▸ Problem: Filter the records and copy out every line that contains the string "Quận". The match is case-sensitive.

Stored items:
=== Section Start ===

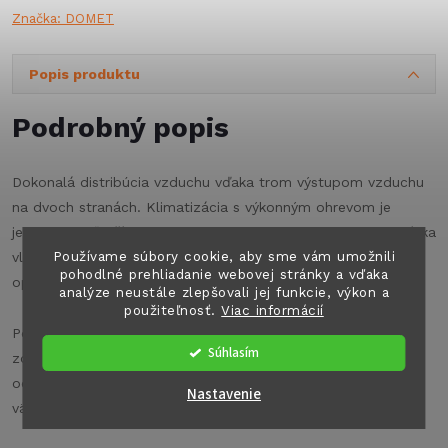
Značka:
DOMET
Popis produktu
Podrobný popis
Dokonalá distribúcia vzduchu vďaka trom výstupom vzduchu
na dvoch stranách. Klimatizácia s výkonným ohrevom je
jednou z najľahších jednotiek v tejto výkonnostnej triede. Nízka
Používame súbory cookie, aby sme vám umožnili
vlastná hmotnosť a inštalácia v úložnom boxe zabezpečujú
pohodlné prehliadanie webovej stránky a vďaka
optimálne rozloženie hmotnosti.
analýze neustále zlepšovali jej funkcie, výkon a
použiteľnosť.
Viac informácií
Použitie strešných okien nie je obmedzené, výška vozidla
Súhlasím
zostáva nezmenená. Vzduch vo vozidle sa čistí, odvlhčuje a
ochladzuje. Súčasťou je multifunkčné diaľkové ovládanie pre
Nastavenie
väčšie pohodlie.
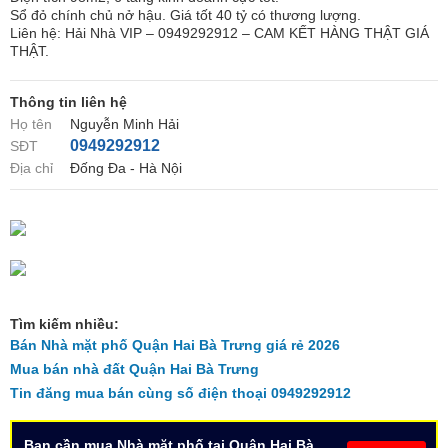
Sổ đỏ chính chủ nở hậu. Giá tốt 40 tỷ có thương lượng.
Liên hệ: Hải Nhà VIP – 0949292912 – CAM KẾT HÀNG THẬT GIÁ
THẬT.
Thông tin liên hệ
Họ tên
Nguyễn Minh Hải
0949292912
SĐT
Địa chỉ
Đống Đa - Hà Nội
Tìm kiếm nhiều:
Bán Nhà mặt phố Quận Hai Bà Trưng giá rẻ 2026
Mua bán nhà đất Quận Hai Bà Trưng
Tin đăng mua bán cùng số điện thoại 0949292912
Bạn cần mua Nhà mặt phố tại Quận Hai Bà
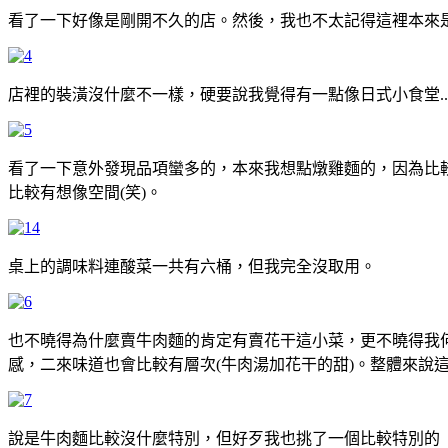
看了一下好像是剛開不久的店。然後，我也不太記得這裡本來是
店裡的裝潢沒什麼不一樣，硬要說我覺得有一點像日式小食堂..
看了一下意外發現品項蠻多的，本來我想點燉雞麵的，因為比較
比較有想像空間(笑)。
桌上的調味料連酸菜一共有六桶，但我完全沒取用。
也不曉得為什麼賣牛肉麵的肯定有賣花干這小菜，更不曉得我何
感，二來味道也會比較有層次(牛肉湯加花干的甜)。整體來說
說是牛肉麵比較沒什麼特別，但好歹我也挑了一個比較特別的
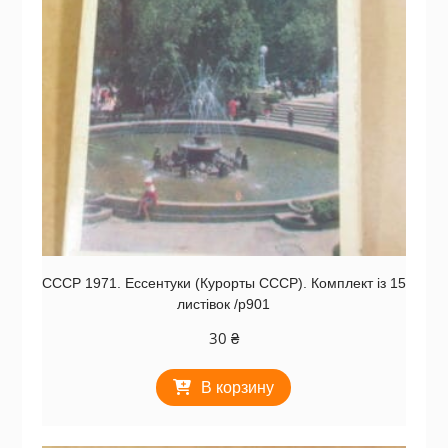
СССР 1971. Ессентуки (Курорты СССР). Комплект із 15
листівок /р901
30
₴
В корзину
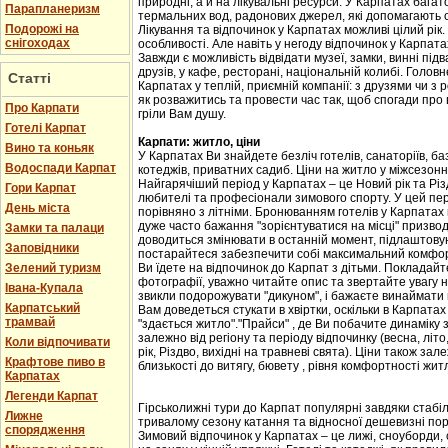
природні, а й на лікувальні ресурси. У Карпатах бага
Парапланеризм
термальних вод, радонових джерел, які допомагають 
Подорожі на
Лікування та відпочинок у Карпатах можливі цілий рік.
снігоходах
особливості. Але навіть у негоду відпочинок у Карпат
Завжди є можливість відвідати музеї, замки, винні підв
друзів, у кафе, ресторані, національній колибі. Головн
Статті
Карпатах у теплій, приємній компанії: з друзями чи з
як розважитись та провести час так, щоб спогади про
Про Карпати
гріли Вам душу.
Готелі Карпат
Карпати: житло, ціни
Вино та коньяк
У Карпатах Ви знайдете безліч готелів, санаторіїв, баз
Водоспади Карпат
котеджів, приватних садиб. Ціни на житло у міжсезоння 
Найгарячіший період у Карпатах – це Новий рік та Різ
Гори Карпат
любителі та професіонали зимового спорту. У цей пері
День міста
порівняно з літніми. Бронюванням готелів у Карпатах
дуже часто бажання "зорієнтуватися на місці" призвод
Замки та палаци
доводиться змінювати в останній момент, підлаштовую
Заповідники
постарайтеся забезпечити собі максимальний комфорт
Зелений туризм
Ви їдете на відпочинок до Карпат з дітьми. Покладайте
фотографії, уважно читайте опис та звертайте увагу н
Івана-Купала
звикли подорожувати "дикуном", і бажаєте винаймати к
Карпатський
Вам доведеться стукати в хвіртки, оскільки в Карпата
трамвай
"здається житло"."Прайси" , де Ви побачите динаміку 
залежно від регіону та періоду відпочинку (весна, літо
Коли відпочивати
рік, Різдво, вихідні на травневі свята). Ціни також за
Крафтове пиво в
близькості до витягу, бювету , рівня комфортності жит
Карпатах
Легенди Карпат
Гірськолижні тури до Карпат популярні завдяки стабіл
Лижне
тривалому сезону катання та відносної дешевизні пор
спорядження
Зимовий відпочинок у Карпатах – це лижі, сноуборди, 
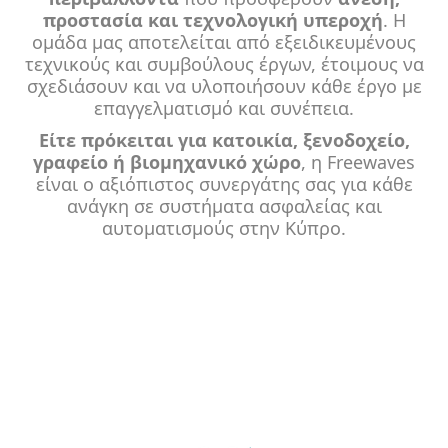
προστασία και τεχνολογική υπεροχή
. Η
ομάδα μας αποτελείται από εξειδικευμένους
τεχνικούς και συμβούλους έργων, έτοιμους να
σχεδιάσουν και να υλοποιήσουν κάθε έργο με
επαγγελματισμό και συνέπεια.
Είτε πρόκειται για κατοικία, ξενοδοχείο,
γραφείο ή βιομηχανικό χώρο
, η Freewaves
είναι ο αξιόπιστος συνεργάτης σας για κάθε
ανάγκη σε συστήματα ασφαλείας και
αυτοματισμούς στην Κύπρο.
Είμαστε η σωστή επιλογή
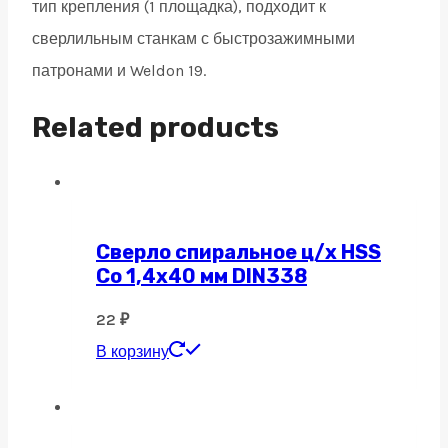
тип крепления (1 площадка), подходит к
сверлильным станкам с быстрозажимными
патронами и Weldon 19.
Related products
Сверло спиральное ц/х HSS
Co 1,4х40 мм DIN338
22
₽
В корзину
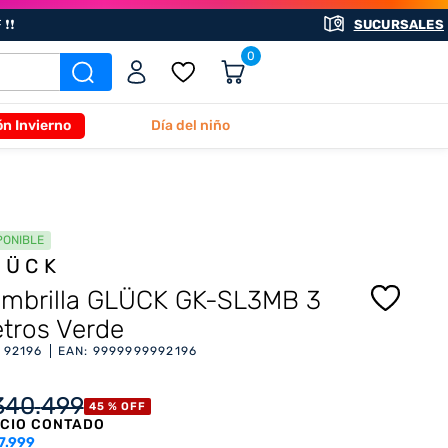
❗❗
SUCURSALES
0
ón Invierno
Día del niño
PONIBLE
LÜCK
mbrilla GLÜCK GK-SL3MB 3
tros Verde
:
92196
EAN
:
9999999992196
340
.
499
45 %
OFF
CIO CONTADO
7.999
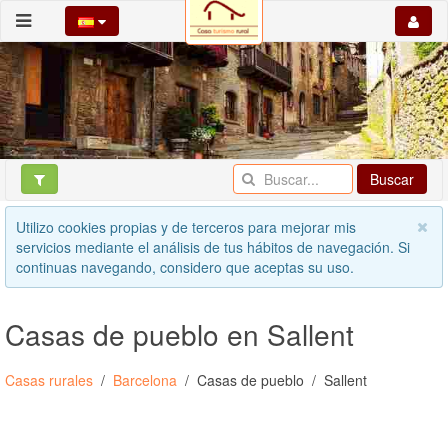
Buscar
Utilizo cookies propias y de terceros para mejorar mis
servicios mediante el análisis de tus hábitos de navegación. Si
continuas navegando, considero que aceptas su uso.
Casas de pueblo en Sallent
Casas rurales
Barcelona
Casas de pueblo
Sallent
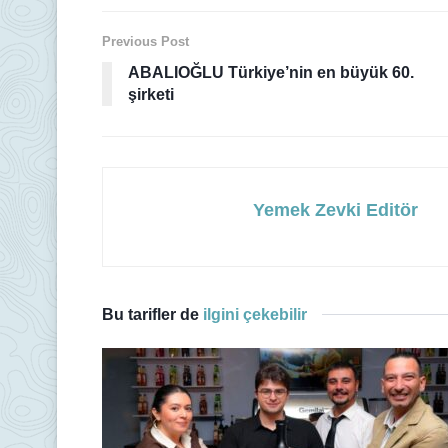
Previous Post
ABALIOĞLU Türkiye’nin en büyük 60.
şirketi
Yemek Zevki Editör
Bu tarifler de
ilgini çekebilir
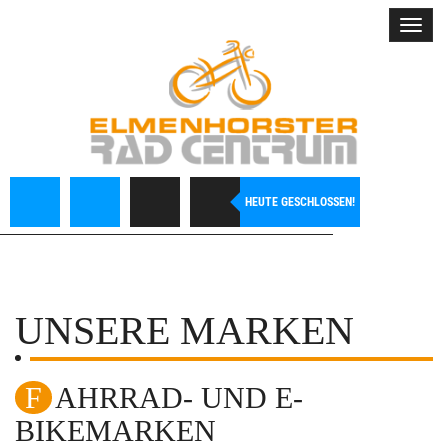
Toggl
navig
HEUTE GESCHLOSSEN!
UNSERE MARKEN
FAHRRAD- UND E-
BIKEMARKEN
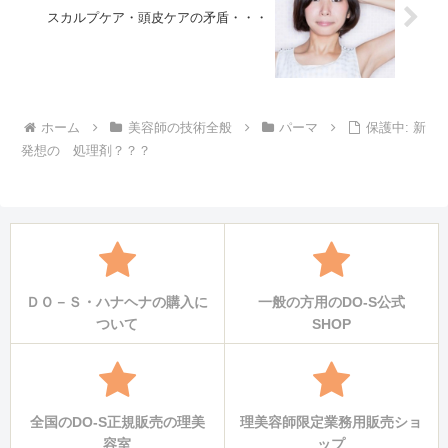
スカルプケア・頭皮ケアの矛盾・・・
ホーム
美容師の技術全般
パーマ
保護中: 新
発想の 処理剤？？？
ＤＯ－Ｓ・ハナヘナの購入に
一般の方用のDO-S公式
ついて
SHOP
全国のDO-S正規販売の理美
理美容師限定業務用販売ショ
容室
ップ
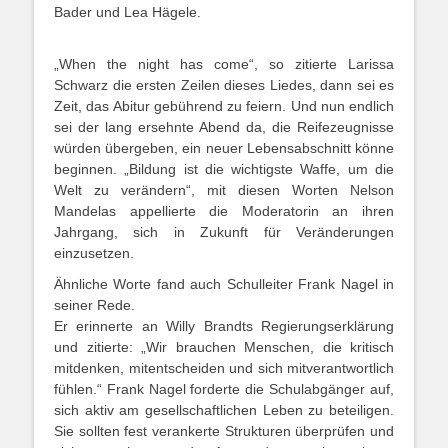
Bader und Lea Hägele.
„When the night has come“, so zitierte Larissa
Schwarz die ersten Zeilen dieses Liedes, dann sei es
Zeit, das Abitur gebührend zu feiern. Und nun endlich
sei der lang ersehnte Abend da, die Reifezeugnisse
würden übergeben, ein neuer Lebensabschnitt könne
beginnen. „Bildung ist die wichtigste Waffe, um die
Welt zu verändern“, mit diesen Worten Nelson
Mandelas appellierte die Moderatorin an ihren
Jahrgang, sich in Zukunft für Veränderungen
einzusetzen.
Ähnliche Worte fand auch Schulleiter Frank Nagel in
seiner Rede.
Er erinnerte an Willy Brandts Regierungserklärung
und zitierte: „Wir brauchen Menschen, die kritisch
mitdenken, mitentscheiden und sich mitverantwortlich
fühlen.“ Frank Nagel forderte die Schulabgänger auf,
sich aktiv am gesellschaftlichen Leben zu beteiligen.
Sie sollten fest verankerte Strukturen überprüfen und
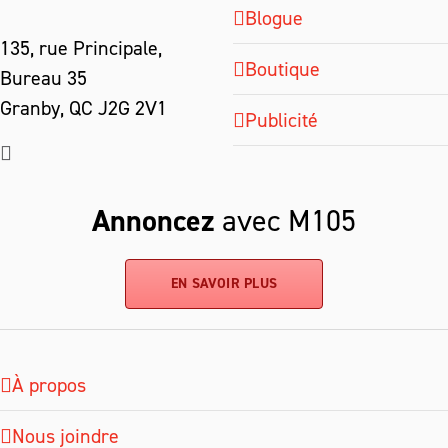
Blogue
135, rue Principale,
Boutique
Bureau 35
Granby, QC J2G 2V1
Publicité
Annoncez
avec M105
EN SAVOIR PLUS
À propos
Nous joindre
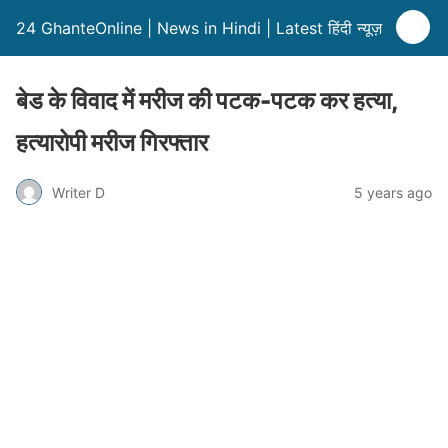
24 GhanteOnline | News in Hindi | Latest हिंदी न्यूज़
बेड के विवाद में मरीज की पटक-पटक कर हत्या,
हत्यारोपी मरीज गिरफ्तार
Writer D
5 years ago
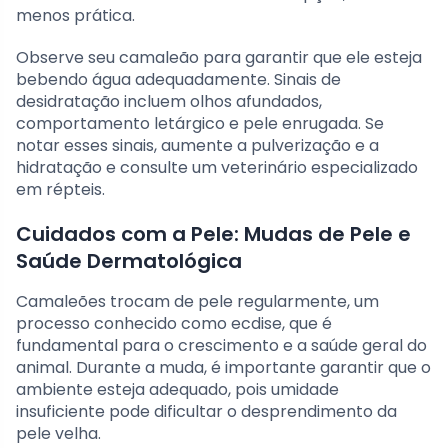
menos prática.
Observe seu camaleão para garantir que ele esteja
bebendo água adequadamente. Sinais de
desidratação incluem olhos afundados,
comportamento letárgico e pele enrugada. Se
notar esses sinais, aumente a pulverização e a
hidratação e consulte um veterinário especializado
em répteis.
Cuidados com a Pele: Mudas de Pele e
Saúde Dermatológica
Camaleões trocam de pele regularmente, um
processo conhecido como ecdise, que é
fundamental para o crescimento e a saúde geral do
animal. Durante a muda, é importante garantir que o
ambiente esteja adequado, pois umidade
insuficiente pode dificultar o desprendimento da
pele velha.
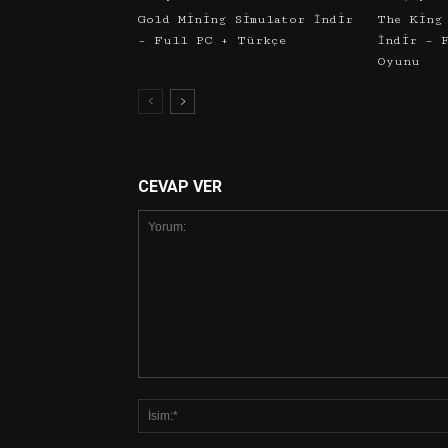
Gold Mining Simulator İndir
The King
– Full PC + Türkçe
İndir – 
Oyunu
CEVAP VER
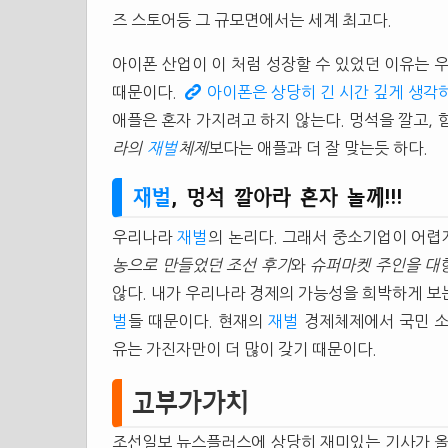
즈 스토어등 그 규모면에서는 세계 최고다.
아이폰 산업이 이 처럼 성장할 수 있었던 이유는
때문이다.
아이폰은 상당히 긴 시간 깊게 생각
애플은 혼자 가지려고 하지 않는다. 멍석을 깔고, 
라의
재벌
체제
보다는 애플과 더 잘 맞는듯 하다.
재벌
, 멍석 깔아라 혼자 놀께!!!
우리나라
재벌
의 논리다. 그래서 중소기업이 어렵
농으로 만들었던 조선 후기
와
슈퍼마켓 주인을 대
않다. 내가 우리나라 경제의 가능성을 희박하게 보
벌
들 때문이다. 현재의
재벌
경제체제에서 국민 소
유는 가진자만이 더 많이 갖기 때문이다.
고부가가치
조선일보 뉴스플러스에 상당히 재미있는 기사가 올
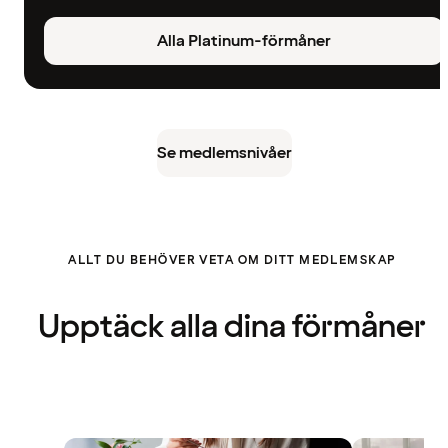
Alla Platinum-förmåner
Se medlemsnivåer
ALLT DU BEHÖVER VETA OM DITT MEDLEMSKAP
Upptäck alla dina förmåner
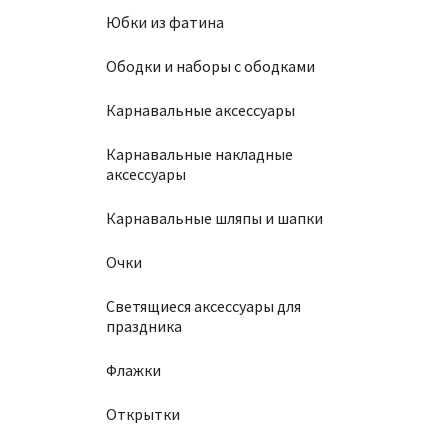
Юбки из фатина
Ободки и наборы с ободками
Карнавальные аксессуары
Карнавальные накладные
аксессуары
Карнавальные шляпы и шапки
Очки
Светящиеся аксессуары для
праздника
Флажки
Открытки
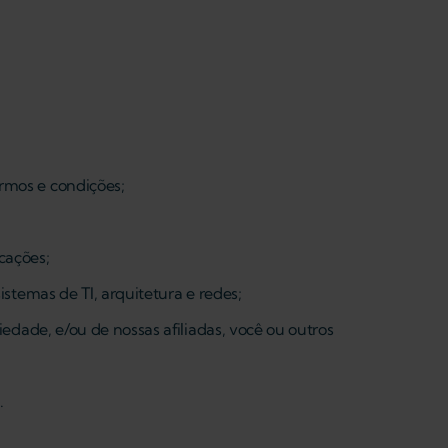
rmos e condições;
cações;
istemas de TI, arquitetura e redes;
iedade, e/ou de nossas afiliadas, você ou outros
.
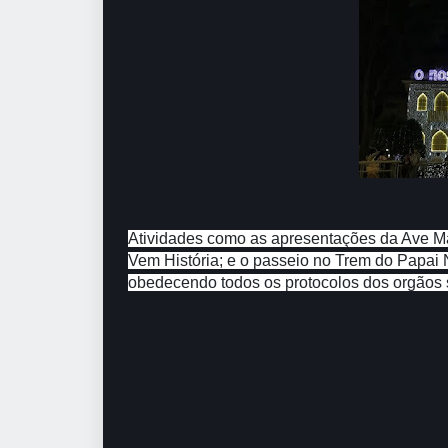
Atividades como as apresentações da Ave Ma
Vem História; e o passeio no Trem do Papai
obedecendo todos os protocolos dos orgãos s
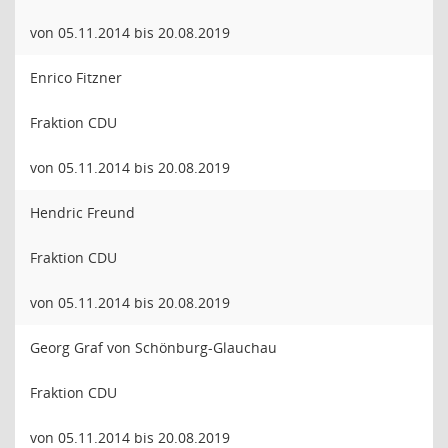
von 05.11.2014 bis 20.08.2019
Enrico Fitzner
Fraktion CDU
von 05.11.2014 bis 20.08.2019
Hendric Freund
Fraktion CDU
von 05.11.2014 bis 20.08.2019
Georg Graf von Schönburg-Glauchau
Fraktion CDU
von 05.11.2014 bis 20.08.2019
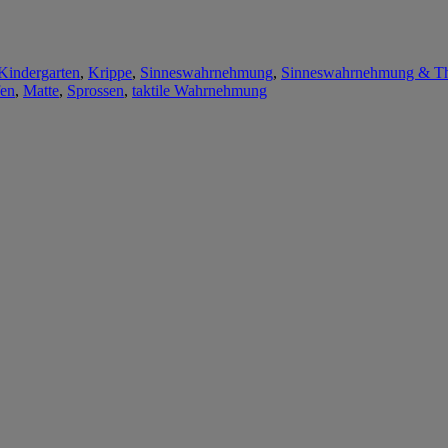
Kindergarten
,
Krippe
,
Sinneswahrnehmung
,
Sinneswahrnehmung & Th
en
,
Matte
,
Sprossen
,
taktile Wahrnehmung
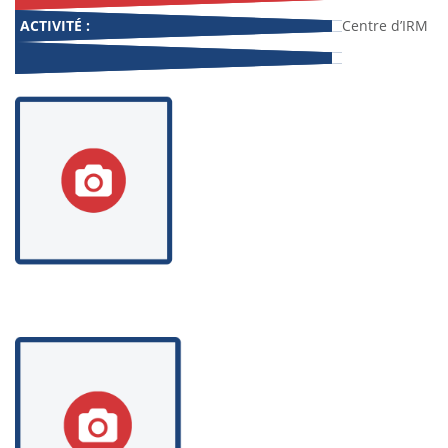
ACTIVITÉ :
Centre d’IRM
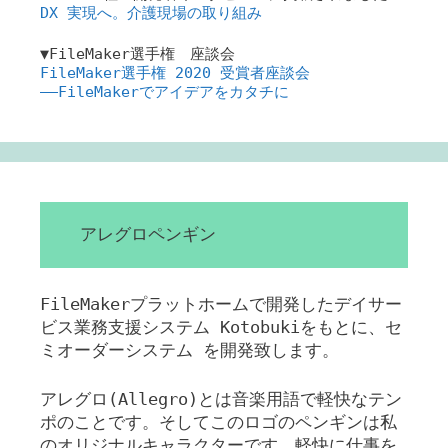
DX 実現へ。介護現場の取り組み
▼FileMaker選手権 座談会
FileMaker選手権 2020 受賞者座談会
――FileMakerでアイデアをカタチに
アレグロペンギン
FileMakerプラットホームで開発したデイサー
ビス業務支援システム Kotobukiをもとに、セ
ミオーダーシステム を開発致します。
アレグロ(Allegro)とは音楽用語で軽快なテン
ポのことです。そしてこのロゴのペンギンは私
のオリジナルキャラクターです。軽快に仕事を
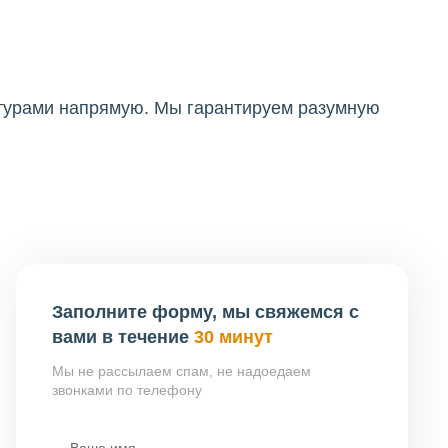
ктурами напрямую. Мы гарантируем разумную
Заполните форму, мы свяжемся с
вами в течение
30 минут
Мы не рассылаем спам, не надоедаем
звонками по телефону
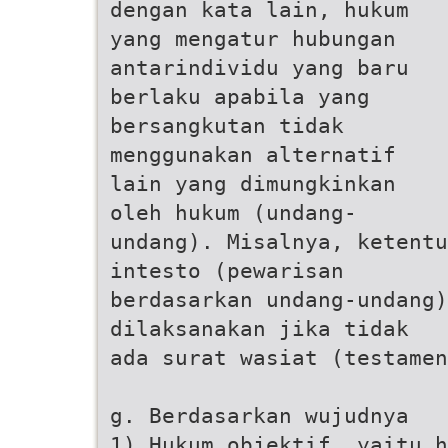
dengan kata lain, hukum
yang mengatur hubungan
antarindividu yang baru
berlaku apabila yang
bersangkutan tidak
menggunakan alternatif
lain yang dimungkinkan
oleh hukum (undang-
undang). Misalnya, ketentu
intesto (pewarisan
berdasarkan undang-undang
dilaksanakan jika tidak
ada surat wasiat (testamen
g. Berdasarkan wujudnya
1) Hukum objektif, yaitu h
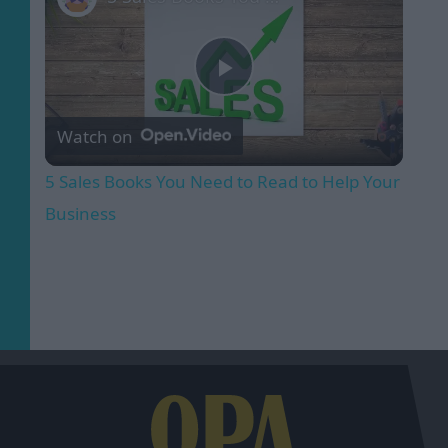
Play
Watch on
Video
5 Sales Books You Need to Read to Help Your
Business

=== Section End ===

▸ Exercise result:
Bán Nhà mặt phố Quận Hai Bà Trưng giá rẻ 2026
Mua bán nhà đất Quận Hai Bà Trưng
Bạn cần mua Nhà mặt phố tại Quận Hai Bà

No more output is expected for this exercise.